### What you should do
Output the records below again, precisely as they are written.
Given entries: Begin
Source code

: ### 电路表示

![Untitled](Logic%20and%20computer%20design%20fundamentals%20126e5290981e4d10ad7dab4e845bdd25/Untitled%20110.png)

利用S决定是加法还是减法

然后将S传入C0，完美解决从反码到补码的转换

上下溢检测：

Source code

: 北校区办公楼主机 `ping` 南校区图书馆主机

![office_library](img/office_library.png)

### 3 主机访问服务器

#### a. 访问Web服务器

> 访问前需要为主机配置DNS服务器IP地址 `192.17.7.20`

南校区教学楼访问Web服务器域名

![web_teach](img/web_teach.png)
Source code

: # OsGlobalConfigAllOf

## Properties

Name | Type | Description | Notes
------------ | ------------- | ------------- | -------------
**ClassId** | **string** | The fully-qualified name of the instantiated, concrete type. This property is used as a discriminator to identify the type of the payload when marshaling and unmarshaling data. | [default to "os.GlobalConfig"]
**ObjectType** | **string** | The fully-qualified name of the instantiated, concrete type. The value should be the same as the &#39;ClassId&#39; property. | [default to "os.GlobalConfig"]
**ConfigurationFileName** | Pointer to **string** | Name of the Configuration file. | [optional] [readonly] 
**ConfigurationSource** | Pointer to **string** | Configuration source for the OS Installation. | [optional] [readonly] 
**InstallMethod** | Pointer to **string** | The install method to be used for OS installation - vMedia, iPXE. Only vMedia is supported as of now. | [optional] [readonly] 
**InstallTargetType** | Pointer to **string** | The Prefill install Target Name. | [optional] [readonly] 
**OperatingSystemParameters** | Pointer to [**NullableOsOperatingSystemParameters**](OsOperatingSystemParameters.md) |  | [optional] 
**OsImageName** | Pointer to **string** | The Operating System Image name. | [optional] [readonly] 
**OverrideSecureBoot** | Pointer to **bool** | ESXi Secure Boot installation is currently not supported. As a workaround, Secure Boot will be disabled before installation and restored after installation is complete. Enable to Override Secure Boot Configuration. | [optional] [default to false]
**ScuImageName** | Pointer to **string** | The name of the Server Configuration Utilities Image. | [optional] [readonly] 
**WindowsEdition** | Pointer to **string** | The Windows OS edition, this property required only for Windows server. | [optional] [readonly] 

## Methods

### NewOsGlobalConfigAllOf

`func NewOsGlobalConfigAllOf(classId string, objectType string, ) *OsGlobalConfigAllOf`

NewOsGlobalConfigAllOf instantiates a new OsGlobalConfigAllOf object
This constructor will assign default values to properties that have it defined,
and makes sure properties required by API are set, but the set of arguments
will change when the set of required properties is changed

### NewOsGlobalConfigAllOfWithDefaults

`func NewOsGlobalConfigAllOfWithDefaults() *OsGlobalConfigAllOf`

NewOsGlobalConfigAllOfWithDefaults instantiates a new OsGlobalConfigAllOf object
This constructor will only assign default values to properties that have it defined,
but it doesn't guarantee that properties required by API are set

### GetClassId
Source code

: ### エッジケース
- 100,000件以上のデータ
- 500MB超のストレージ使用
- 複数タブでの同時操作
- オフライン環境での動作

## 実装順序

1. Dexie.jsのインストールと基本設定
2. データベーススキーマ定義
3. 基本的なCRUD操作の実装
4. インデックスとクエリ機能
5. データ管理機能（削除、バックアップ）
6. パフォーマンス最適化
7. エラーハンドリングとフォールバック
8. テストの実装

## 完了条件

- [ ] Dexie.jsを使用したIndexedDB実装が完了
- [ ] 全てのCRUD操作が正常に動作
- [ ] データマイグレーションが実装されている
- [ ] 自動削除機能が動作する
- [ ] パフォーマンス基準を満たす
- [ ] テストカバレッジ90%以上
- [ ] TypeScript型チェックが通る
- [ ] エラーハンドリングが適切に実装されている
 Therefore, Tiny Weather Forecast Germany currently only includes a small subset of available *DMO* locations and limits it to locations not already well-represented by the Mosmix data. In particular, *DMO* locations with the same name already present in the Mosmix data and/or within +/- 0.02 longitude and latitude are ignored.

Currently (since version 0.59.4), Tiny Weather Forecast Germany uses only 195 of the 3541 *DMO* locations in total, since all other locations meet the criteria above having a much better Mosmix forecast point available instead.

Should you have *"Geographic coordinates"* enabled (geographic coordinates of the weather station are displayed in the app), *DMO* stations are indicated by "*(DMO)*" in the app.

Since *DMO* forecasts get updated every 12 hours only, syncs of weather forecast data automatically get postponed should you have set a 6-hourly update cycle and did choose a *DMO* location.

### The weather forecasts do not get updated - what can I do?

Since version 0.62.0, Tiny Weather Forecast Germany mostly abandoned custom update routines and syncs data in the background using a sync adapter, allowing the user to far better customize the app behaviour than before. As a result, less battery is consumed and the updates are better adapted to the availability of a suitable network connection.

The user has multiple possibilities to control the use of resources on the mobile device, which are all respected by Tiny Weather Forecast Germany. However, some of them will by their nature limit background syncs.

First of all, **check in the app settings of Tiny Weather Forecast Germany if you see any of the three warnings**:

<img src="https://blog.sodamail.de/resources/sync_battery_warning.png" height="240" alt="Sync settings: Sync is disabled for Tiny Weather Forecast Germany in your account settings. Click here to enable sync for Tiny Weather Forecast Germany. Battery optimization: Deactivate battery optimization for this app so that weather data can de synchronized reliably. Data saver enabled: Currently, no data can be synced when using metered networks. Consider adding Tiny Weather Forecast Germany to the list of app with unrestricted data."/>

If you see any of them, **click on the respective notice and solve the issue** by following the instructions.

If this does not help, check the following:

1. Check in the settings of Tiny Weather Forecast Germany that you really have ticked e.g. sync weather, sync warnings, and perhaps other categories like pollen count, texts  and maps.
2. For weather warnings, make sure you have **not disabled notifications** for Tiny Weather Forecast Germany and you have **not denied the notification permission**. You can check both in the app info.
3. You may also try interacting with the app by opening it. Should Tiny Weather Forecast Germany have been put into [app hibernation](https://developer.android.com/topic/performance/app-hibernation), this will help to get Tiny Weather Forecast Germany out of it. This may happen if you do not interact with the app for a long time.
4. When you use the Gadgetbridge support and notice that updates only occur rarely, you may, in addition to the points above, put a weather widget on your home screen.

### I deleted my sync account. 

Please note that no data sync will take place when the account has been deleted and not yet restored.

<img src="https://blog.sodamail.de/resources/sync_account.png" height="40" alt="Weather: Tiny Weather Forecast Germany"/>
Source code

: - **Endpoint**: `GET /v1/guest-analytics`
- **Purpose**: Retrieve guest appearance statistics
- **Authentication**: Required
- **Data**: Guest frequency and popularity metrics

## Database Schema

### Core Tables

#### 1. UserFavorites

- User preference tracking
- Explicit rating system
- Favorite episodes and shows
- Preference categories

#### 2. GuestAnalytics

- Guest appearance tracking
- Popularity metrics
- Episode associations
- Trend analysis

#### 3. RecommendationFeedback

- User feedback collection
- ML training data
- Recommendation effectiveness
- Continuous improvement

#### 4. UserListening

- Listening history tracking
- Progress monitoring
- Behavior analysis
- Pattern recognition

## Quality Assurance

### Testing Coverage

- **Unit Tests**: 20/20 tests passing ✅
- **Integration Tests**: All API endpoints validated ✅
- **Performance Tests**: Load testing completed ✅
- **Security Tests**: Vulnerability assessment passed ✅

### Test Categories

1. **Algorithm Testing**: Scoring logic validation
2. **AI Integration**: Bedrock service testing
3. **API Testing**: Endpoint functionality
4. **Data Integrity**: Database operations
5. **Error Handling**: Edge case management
Given entries: End
### Written solution
Source code

: ### 电路表示

![Untitled](Logic%20and%20computer%20design%20fundamentals%20126e5290981e4d10ad7dab4e845bdd25/Untitled%20110.png)

利用S决定是加法还是减法

然后将S传入C0，完美解决从反码到补码的转换

上下溢检测：

Source code

: 北校区办公楼主机 `ping` 南校区图书馆主机

![office_library](img/office_library.png)

### 3 主机访问服务器

#### a. 访问Web服务器

> 访问前需要为主机配置DNS服务器IP地址 `192.17.7.20`

南校区教学楼访问Web服务器域名

![web_teach](img/web_teach.png)
Source code

: # OsGlobalConfigAllOf

## Properties

Name | Type | Description | Notes
------------ | ------------- | ------------- | -------------
**ClassId** | **string** | The fully-qualified name of the instantiated, concrete type. This property is used as a discriminator to identify the type of the payload when marshaling and unmarshaling data. | [default to "os.GlobalConfig"]
**ObjectType** | **string** | The fully-qualified name of the instantiated, concrete type. The value should be the same as the &#39;ClassId&#39; property. | [default to "os.GlobalConfig"]
**ConfigurationFileName** | Pointer to **string** | Name of the Configuration file. | [optional] [readonly] 
**ConfigurationSource** | Pointer to **string** | Configuration source for the OS Installation. | [optional] [readonly] 
**InstallMethod** | Pointer to **string** | The install method to be used for OS installation - vMedia, iPXE. Only vMedia is supported as of now. | [optional] [readonly] 
**InstallTargetType** | Pointer to **string** | The Prefill install Target Name. | [optional] [readonly] 
**OperatingSystemParameters** | Pointer to [**NullableOsOperatingSystemParameters**](OsOperatingSystemParameters.md) |  | [optional] 
**OsImageName** | Pointer to **string** | The Operating System Image name. | [optional] [readonly] 
**OverrideSecureBoot** | Pointer to **bool** | ESXi Secure Boot installation is currently not supported. As a workaround, Secure Boot will be disabled before installation and restored after installation is complete. Enable to Override Secure Boot Configuration. | [optional] [default to false]
**ScuImageName** | Pointer to **string** | The name of the Server Configuration Utilities Image. | [optional] [readonly] 
**WindowsEdition** | Pointer to **string** | The Windows OS edition, this property required only for Windows server. | [optional] [readonly] 

## Methods

### NewOsGlobalConfigAllOf

`func NewOsGlobalConfigAllOf(classId string, objectType string, ) *OsGlobalConfigAllOf`

NewOsGlobalConfigAllOf instantiates a new OsGlobalConfigAllOf object
This constructor will assign default values to properties that have it defined,
and makes sure properties required by API are set, but the set of arguments
will change when the set of required properties is changed

### NewOsGlobalConfigAllOfWithDefaults

`func NewOsGlobalConfigAllOfWithDefaults() *OsGlobalConfigAllOf`

NewOsGlobalConfigAllOfWithDefaults instantiates a new OsGlobalConfigAllOf object
This constructor will only assign default values to properties that have it defined,
but it doesn't guarantee that properties required by API are set

### GetClassId
Source code

: ### エッジケース
- 100,000件以上のデータ
- 500MB超のストレージ使用
- 複数タブでの同時操作
- オフライン環境での動作

## 実装順序

1. Dexie.jsのインストールと基本設定
2. データベーススキーマ定義
3. 基本的なCRUD操作の実装
4. インデックスとクエリ機能
5. データ管理機能（削除、バックアップ）
6. パフォーマンス最適化
7. エラーハンドリングとフォールバック
8. テストの実装

## 完了条件

- [ ] Dexie.jsを使用したIndexedDB実装が完了
- [ ] 全てのCRUD操作が正常に動作
- [ ] データマイグレーションが実装されている
- [ ] 自動削除機能が動作する
- [ ] パフォーマンス基準を満たす
- [ ] テストカバレッジ90%以上
- [ ] TypeScript型チェックが通る
- [ ] エラーハンドリングが適切に実装されている
 Therefore, Tiny Weather Forecast Germany currently only includes a small subset of available *DMO* locations and limits it to locations not already well-represented by the Mosmix data. In particular, *DMO* locations with the same name already present in the Mosmix data and/or within +/- 0.02 longitude and latitude are ignored.

Currently (since version 0.59.4), Tiny Weather Forecast Germany uses only 195 of the 3541 *DMO* locations in total, since all other locations meet the criteria above having a much better Mosmix forecast point available instead.

Should you have *"Geographic coordinates"* enabled (geographic coordinates of the weather station are displayed in the app), *DMO* stations are indicated by "*(DMO)*" in the app.

Since *DMO* forecasts get updated every 12 hours only, syncs of weather forecast data automatically get postponed should you have set a 6-hourly update cycle and did choose a *DMO* location.

### The weather forecasts do not get updated - what can I do?

Since version 0.62.0, Tiny Weather Forecast Germany mostly abandoned custom update routines and syncs data in the background using a sync adapter, allowing the user to far better customize the app behaviour than before. As a result, less battery is consumed and the updates are better adapted to the availability of a suitable network connection.

The user has multiple possibilities to control the use of resources on the mobile device, which are all respected by Tiny Weather Forecast Germany. However, some of them will by their nature limit background syncs.

First of all, **check in the app settings of Tiny Weather Forecast Germany if you see any of the three warnings**:

<img src="https://blog.sodamail.de/resources/sync_battery_warning.png" height="240" alt="Sync settings: Sync is disabled for Tiny Weather Forecast Germany in your account settings. Click here to enable sync for Tiny Weather Forecast Germany. Battery optimization: Deactivate battery optimization for this app so that weather data can de synchronized reliably. Data saver enabled: Currently, no data can be synced when using metered networks. Consider adding Tiny Weather Forecast Germany to the list of app with unrestricted data."/>

If you see any of them, **click on the respective notice and solve the issue** by following the instructions.

If this does not help, check the following:

1. Check in the settings of Tiny Weather Forecast Germany that you really have ticked e.g. sync weather, sync warnings, and perhaps other categories like pollen count, texts  and maps.
2. For weather warnings, make sure you have **not disabled notifications** for Tiny Weather Forecast Germany and you have **not denied the notification permission**. You can check both in the app info.
3. You may also try interacting with the app by opening it. Should Tiny Weather Forecast Germany have been put into [app hibernation](https://developer.android.com/topic/performance/app-hibernation), this will help to get Tiny Weather Forecast Germany out of it. This may happen if you do not interact with the app for a long time.
4. When you use the Gadgetbridge support and notice that updates only occur rarely, you may, in addition to the points above, put a weather widget on your home screen.

### I deleted my sync account. 

Please note that no data sync will take place when the account has been deleted and not yet restored.

<img src="https://blog.sodamail.de/resources/sync_account.png" height="40" alt="Weather: Tiny Weather Forecast Germany"/>
Source code

: - **Endpoint**: `GET /v1/guest-analytics`
- **Purpose**: Retrieve guest appearance statistics
- **Authentication**: Required
- **Data**: Guest frequency and popularity metrics

## Database Schema

### Core Tables

#### 1. UserFavorites

- User preference tracking
- Explicit rating system
- Favorite episodes and shows
- Preference categories

#### 2. GuestAnalytics

- Guest appearance tracking
- Popularity metrics
- Episode associations
- Trend analysis

#### 3. RecommendationFeedback

- User feedback collection
- ML training data
- Recommendation effectiveness
- Continuous improvement

#### 4. UserListening

- Listening history tracking
- Progress monitoring
- Behavior analysis
- Pattern recognition

## Quality Assurance

### Testing Coverage

- **Unit Tests**: 20/20 tests passing ✅
- **Integration Tests**: All API endpoints validated ✅
- **Performance Tests**: Load testing completed ✅
- **Security Tests**: Vulnerability assessment passed ✅

### Test Categories

1. **Algorithm Testing**: Scoring logic validation
2. **AI Integration**: Bedrock service testing
3. **API Testing**: Endpoint functionality
4. **Data Integrity**: Database operations
5. **Error Handling**: Edge case management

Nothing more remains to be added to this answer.